» Task prompt
Below are the records. Transcribe them exactly.

» Extracted records
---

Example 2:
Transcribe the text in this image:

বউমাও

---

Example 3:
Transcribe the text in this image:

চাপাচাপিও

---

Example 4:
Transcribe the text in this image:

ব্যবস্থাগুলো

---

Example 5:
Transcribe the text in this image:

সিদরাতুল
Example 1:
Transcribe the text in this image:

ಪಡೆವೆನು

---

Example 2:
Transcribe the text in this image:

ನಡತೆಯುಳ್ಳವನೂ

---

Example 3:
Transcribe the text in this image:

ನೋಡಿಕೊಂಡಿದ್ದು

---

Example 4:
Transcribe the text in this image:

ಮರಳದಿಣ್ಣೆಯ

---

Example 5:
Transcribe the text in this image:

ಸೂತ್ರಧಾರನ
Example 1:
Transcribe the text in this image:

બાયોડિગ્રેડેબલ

» Completed exercise
---

Example 2:
Transcribe the text in this image:

বউমাও

---

Example 3:
Transcribe the text in this image:

চাপাচাপিও

---

Example 4:
Transcribe the text in this image:

ব্যবস্থাগুলো

---

Example 5:
Transcribe the text in this image:

সিদরাতুল
Example 1:
Transcribe the text in this image:

ಪಡೆವೆನು

---

Example 2:
Transcribe the text in this image:

ನಡತೆಯುಳ್ಳವನೂ

---

Example 3:
Transcribe the text in this image:

ನೋಡಿಕೊಂಡಿದ್ದು

---

Example 4:
Transcribe the text in this image:

ಮರಳದಿಣ್ಣೆಯ

---

Example 5:
Transcribe the text in this image:

ಸೂತ್ರಧಾರನ
Example 1:
Transcribe the text in this image:

બાયોડિગ્રેડેબલ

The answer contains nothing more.